Institusion
Universitas Wijaya Putra
Author
Ishaq, Agastyan Maulana Pratama
Subject
TF Railroad engineering and operation
Datestamp
2022-10-25 06:33:22
Abstract :
Pandemi COVID-19 belum berakhir, Pandemi Coronavirus Disease 19 akibat virus SARS-CoV-2 menyebar sangat cepat di hampir setiap negara di dunia karena sifatnya yang human-to-human. Pandemi COVID-19 di Indonesia terdeteksi di Depok, Jawa Barat pada 2 Maret 2020. Menanggulangi perihal itu, pemerintah wajib memutuskan kebijaksanaan yang efisien dengan mencermati suasana serta situasi di tiap- tiap wilayah. Jalannya melalui determinasi status resiko penularan COVID-19 pada suatu area guna memutuskan mata rantai penularan COVID-19. Di Indonesia, diserahkan kepada masing-masing pemerintah daerah untuk menentukan status risiko penularan COVID-19 di tingkat daerah. Hal ini menyebabkan evaluasi subjektif oleh para pemimpin daerah dan memperkenalkan banyak definisi dan batasan yang tidak jelas saat menentukan status risiko penularan COVID-19. Perkara tersebutlah yang melatarbelakangi riset ini, dimana hendak diperoleh bentuk kalkulasi matematis Algoritma Tsukamoto bersumber pada variabel- variabel dan ketentuan yang resmi di kawasan berkaitan dalam determinasi status resiko penularan COVID-19. Data yang dipakai merupakan data harian COVID-19 kabupaten atau kota di Jawa Timur.
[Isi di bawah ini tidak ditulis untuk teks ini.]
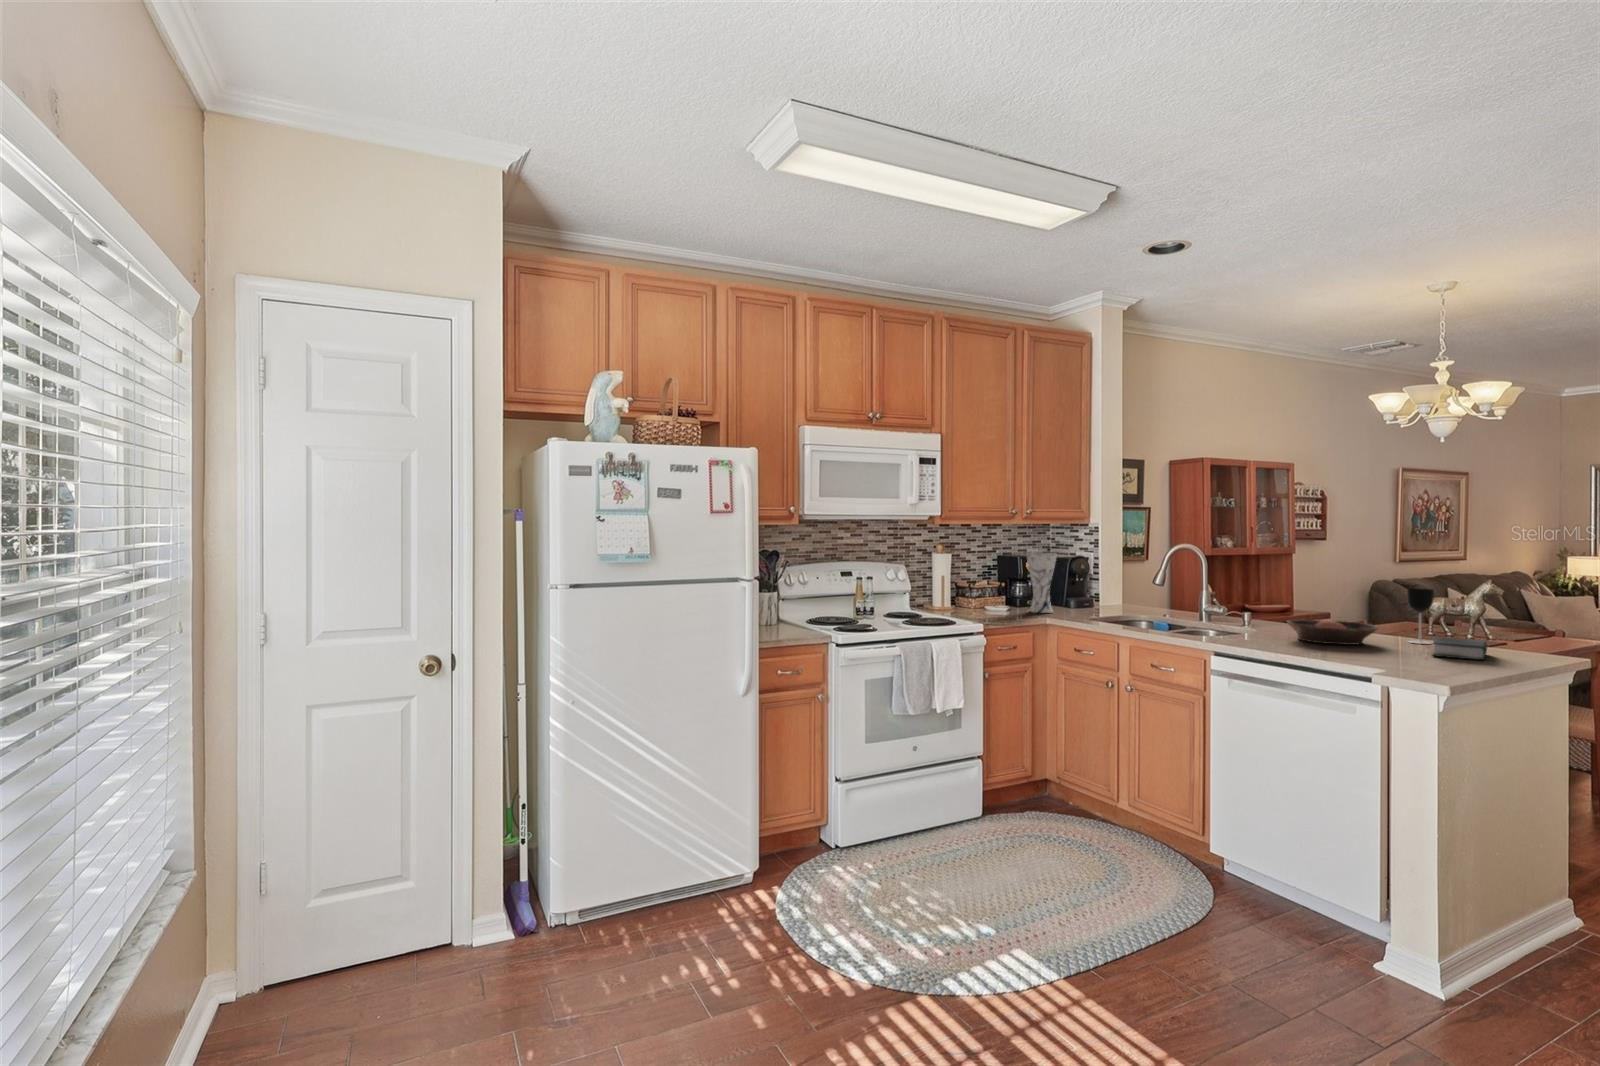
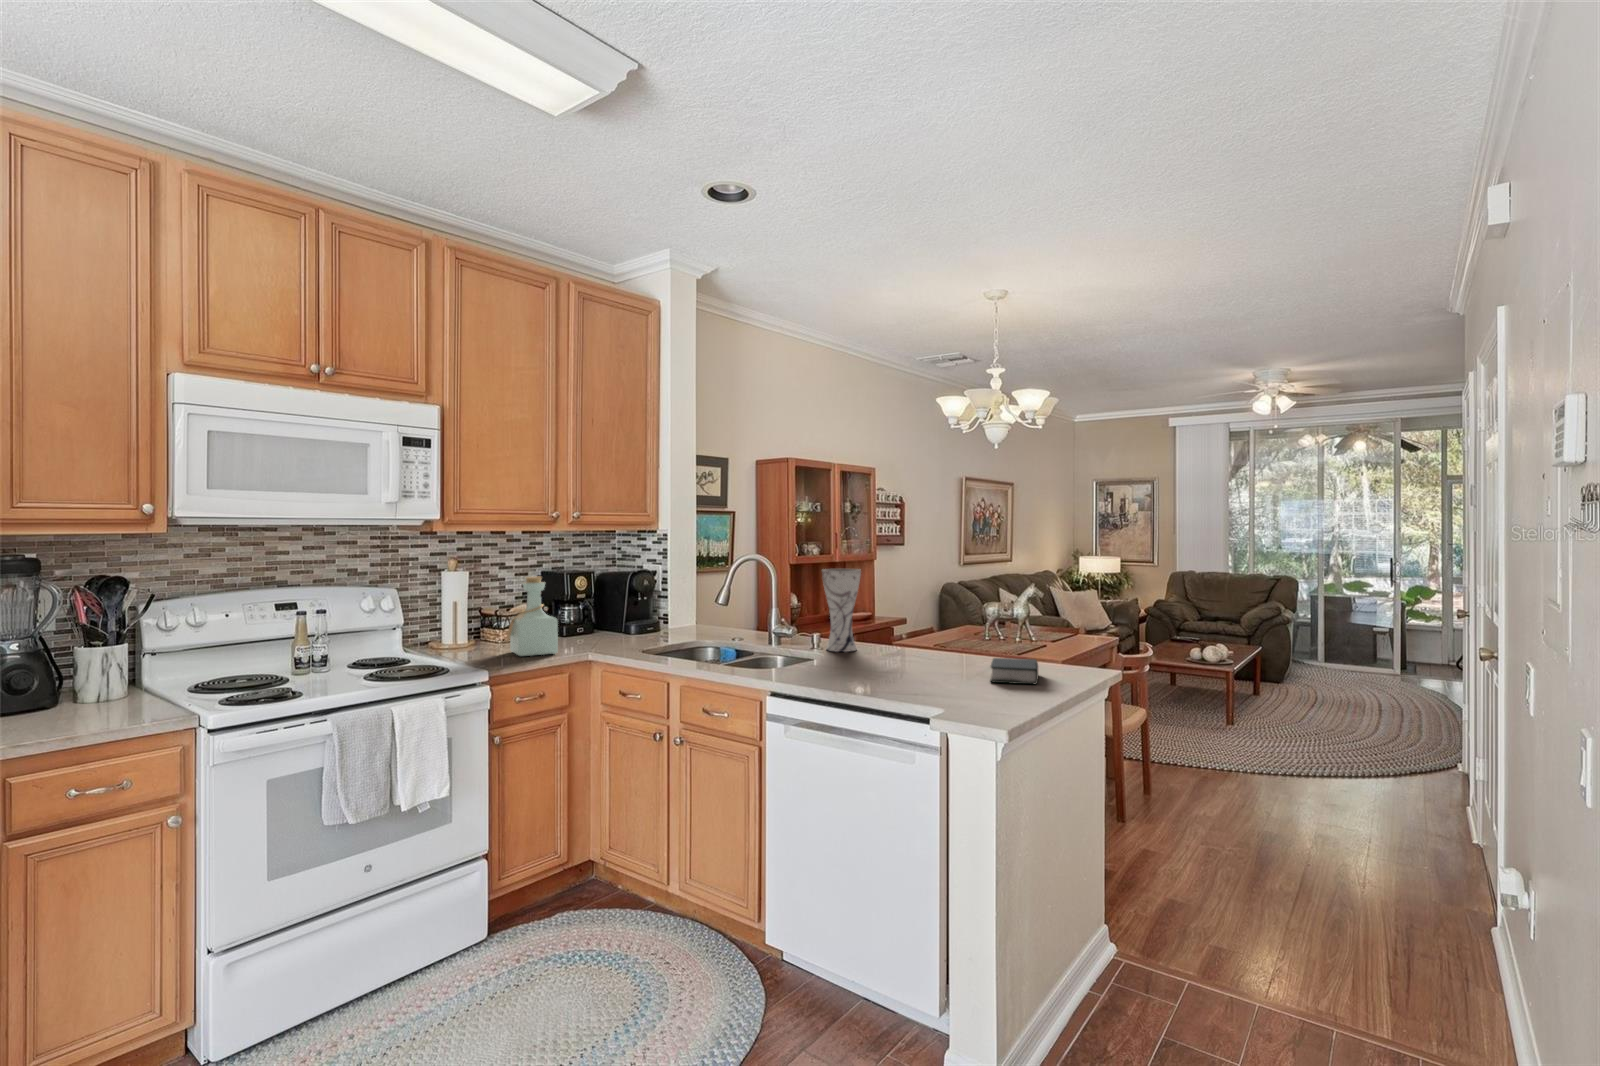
vase: present [1027,553,1056,613] -> present [822,569,861,652]
bottle: none [985,559,1023,617] -> present [506,577,558,656]
wine glass: present [1407,588,1434,644] -> none [967,602,991,664]
bowl: present [1288,620,1378,645] -> none [852,641,941,672]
Data yang dipakai berjumlah 38 golongan data kabupaten ataupun kota yang terdiri dari 4 variabel. Variabel inputnya ialah kasus positif COVID-19, kasus Supek, serta kasus Probabe, serta masing-masing variabel didefinisikan jadi 3 himpunan Fuzzy, ialah Rendah, Sedang, serta Tinggi. Variabel output-nya didefinisikan dalam 4 himpunan Fuzzy mengenai Status Risiko Penularan COVID-19 seperti peraturan Pemeritah Jawa Timur ialah status hijau, kuning, orange, serta merah. Seluruh variabel memakai fungsi keanggotaan representasi kurva segitiga. Cara analisa data memakai aplikasi SPK-COVID. Keberhasilan bentuk estimasi dari persentase kesesuaian status yang dihasilkan dengan membandingkan hasil analisa Algoritma Tsukamoto dengan data status risiko penularan COVID-19 real. Sesudah melakukan 4 kali pengulangan analisa, dimana pada masing-masing analisa dicoba pergantian daerah pada himpunan Fuzzy, didapat struktur dengan persentase kesesuaian status pada biasanya sebesar 95,51%, pada data 38 Kabupaten ataupun Kota di Jawa Timur.
Kata Kunci : Covid-19, Fuzzy Tsukamoto, Status Risiko Penularan Covid-19.